[DATA RECORDS — start]

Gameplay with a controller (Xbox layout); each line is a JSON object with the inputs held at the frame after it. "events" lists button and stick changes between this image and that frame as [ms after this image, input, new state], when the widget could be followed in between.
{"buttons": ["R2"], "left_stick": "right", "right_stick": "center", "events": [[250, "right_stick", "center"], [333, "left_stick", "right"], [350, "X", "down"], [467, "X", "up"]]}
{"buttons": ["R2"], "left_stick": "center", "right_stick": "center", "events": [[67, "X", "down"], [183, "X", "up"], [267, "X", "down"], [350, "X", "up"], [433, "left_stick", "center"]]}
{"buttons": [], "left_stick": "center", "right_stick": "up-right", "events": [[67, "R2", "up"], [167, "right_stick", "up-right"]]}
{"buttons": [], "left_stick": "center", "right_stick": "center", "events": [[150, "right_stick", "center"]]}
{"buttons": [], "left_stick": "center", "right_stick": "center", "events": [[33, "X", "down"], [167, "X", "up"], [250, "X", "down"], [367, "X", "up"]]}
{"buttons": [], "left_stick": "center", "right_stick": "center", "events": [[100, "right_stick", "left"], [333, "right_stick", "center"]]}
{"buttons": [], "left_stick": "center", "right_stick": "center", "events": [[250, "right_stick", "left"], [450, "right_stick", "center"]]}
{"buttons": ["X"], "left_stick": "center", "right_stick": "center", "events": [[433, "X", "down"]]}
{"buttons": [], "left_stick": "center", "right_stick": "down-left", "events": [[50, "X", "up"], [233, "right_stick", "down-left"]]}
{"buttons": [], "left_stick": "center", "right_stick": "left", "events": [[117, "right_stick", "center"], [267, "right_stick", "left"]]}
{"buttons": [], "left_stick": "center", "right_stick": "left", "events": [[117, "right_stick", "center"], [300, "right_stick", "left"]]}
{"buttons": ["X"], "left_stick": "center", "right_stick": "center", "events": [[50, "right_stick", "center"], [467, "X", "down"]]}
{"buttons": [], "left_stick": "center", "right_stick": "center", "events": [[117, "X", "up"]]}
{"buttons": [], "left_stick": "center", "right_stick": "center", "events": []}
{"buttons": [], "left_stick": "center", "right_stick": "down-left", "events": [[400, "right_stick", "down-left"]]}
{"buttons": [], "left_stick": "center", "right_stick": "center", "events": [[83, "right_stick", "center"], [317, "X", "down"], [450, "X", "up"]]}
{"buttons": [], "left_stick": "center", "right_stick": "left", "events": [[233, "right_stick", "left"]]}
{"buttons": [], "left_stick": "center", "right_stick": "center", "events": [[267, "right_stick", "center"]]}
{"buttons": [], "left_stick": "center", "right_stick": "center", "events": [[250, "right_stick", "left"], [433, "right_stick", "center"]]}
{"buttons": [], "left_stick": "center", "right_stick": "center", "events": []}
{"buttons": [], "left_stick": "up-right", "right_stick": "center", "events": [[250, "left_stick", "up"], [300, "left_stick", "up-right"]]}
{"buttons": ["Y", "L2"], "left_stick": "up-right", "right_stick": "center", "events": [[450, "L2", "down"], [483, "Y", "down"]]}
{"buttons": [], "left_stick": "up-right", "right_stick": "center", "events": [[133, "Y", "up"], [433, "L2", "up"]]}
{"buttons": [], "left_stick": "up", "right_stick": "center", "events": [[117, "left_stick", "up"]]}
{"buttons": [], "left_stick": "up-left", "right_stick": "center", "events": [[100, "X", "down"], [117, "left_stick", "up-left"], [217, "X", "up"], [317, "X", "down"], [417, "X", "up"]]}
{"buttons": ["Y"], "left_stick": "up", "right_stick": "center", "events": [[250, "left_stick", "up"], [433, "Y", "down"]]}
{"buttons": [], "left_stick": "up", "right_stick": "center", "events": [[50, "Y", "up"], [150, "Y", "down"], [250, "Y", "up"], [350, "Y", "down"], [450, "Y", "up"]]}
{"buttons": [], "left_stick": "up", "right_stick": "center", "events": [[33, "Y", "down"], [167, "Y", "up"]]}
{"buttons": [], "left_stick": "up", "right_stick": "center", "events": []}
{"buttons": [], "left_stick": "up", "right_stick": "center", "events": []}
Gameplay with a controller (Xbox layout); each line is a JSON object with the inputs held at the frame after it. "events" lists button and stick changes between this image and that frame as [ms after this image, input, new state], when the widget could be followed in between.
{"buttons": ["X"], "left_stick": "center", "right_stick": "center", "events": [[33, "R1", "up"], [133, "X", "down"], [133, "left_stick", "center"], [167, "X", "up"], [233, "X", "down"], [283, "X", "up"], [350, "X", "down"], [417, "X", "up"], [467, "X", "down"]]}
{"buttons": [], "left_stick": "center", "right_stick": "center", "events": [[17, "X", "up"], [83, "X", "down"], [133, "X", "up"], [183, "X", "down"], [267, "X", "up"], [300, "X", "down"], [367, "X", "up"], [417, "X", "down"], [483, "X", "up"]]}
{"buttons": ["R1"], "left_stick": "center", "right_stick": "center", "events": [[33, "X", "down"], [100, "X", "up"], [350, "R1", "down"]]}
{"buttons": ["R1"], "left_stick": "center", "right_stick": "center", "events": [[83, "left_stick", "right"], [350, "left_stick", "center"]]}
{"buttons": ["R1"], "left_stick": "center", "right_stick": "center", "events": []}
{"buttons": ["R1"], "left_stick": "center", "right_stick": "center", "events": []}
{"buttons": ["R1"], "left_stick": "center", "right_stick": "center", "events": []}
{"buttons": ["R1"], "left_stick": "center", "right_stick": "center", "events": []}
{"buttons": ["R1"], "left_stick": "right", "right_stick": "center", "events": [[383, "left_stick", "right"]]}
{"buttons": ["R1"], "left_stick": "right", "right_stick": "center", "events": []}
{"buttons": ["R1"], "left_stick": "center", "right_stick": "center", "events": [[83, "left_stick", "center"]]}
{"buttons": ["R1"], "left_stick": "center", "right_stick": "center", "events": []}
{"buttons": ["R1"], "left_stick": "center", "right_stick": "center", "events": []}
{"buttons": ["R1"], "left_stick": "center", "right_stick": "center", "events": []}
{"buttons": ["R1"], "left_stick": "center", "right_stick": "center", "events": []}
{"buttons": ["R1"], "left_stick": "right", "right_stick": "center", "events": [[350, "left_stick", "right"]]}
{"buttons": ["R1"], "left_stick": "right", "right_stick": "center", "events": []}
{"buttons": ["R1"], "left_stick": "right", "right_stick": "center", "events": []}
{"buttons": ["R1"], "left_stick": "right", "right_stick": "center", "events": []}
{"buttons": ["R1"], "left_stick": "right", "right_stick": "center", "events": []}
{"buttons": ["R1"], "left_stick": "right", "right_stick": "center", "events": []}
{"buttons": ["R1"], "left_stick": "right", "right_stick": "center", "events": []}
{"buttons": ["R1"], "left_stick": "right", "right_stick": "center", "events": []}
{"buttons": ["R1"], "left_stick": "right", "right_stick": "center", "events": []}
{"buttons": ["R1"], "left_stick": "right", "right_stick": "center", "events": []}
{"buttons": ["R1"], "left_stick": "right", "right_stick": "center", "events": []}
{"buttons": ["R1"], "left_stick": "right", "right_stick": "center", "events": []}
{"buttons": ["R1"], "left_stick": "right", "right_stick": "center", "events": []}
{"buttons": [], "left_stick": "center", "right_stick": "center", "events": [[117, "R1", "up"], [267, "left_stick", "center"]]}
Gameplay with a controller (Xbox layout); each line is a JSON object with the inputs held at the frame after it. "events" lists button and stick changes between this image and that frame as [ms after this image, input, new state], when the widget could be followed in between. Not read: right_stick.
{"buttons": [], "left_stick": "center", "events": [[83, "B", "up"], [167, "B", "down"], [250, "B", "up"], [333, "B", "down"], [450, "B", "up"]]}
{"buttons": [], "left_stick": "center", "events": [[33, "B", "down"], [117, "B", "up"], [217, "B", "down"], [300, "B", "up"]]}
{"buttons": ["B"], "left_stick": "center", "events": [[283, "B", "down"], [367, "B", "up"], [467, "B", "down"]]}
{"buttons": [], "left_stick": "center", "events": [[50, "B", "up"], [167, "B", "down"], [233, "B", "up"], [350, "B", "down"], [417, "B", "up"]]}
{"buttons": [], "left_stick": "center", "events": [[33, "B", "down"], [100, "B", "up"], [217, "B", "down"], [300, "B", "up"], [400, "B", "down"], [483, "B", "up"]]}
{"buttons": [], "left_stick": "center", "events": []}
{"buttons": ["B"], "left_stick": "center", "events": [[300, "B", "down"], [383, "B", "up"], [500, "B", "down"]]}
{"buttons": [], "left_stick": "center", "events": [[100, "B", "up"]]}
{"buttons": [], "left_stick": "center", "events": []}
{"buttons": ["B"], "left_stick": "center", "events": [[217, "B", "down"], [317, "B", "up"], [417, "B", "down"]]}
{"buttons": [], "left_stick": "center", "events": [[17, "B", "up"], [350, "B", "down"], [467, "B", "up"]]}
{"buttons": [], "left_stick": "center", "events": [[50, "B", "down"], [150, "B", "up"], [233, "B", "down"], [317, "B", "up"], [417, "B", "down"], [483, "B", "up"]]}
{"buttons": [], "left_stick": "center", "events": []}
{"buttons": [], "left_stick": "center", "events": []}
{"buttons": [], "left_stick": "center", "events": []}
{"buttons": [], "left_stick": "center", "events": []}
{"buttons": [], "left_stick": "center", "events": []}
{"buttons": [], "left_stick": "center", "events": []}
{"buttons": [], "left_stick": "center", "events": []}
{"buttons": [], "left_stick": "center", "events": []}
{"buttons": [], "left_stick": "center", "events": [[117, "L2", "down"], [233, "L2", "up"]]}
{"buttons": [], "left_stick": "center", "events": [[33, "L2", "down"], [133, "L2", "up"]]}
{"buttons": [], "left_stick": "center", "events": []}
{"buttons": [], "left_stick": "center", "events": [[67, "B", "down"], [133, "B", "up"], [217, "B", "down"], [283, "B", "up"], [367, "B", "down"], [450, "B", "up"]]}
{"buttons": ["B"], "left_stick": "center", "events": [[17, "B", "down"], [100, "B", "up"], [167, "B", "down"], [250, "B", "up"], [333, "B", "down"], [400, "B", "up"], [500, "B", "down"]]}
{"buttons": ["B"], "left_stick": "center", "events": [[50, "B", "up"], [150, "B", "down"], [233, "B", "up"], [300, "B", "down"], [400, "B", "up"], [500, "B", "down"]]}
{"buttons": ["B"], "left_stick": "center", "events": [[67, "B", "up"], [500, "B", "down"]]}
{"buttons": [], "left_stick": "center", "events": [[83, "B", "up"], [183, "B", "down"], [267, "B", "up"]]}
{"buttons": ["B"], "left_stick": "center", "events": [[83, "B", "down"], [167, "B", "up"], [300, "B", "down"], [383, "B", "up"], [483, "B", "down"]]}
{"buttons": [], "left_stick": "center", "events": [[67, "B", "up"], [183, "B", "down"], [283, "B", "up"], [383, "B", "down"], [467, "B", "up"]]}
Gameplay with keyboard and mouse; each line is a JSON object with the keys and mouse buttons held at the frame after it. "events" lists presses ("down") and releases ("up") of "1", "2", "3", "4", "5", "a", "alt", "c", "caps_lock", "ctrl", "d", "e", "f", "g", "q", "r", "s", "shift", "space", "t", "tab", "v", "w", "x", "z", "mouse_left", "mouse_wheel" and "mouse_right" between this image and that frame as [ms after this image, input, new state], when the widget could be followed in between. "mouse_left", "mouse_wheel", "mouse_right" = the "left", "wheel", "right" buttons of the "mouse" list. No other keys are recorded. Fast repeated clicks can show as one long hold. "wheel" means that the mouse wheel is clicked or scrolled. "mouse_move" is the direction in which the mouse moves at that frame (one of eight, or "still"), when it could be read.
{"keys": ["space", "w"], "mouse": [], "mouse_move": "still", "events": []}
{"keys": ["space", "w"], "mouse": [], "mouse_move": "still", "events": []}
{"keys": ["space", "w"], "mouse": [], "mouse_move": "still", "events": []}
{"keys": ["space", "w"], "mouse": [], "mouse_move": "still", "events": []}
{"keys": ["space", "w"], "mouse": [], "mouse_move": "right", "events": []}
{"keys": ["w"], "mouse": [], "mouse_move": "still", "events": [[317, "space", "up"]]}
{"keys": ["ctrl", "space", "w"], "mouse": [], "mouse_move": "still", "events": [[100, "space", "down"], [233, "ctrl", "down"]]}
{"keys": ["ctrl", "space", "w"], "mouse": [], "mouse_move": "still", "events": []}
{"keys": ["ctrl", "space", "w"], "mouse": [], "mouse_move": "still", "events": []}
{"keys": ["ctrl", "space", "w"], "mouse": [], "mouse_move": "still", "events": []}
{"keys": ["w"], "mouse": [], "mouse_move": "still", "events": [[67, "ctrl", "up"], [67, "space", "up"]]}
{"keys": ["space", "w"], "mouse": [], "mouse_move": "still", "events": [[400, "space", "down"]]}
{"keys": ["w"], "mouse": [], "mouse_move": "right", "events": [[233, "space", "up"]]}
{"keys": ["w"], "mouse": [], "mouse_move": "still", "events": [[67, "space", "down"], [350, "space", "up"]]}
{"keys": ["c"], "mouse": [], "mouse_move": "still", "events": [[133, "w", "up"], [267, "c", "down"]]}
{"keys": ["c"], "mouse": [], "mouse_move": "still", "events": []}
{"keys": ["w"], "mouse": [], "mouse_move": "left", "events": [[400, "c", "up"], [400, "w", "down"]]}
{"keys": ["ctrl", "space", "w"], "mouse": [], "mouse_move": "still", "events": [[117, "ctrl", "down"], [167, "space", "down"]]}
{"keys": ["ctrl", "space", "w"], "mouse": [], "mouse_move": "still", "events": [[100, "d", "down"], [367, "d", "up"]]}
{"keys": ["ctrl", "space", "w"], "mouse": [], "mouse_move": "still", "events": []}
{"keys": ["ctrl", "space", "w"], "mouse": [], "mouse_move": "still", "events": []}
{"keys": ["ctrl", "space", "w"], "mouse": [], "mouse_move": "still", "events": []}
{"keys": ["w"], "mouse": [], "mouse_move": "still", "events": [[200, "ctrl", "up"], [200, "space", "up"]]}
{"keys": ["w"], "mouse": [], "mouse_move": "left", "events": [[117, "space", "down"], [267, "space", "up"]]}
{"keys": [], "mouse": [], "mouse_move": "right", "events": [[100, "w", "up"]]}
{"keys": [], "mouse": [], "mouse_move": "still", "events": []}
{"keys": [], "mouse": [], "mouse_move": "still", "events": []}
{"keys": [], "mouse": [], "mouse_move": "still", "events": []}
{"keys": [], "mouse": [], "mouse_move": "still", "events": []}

[DATA RECORDS — finish]

In the entries above, find each line with the word "when" and return it.

- **EXERCISE SOLUTION**:
Gameplay with a controller (Xbox layout); each line is a JSON object with the inputs held at the frame after it. "events" lists button and stick changes between this image and that frame as [ms after this image, input, new state], when the widget could be followed in between.
Gameplay with a controller (Xbox layout); each line is a JSON object with the inputs held at the frame after it. "events" lists button and stick changes between this image and that frame as [ms after this image, input, new state], when the widget could be followed in between.
Gameplay with a controller (Xbox layout); each line is a JSON object with the inputs held at the frame after it. "events" lists button and stick changes between this image and that frame as [ms after this image, input, new state], when the widget could be followed in between. Not read: right_stick.
Gameplay with keyboard and mouse; each line is a JSON object with the keys and mouse buttons held at the frame after it. "events" lists presses ("down") and releases ("up") of "1", "2", "3", "4", "5", "a", "alt", "c", "caps_lock", "ctrl", "d", "e", "f", "g", "q", "r", "s", "shift", "space", "t", "tab", "v", "w", "x", "z", "mouse_left", "mouse_wheel" and "mouse_right" between this image and that frame as [ms after this image, input, new state], when the widget could be followed in between. "mouse_left", "mouse_wheel", "mouse_right" = the "left", "wheel", "right" buttons of the "mouse" list. No other keys are recorded. Fast repeated clicks can show as one long hold. "wheel" means that the mouse wheel is clicked or scrolled. "mouse_move" is the direction in which the mouse moves at that frame (one of eight, or "still"), when it could be read.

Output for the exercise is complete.